@Setanta,
Quote:Philosophy is subjective.
I don't think you understand the content of the subject, then. 'Subjective' is not a terribly useful word, but where it is useful, is as an adjective which describes something peculiar to oneself i.e. 'a subjective judgment' or 'a subjective view of the situation'. But on the other hand, first-person experience or knowledge does not necessarily have to be subjective; there is a sense in which the nature of reality is subjective, in that it has to be experienced by someone. So this leads to the central questions of philosophy, namely, what is the nature of this experience, and the extent to which the supposed objects of experience exist 'in themselves', as distinct from being 'represented in conscious experience'.

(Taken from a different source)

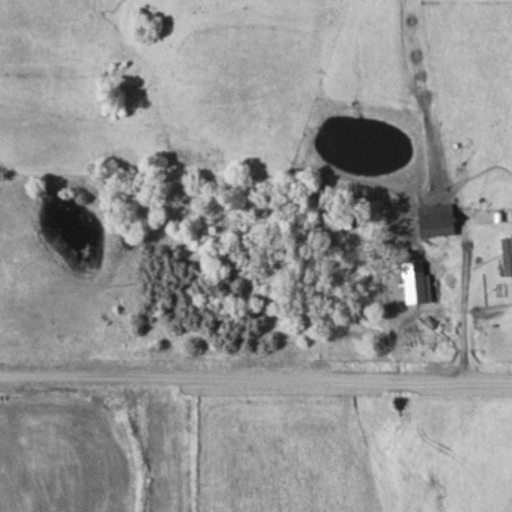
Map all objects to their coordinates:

Now it is exactly these kinds of questions which evolutionary theorists frequently do not care to address. Why? Because the naturalist worldview assumes that the world of experience is the starting point. It assumes a position of naive realism. (Where this is starting to change is in the very interesting discipline of embodied cognition, which tries to understand consciousness as it is situated in a living organism, in an environment. This approach draws on phenomenology and non-Western models of conscious functioning. A related field is neuro-anthropology.) But the mainstream of evolutionary theory still commences with the assumption that any attribute we might have can only be rationalised by how it has contributed to our survival as a species. And this often translates to guys in white coats from the biology department barging into the philosophy department to tell us all why we think the way we do. But we do perfectly well in understanding this, without their assistance in the matter, thanks (even though they do hit upon the occasional novel insight.)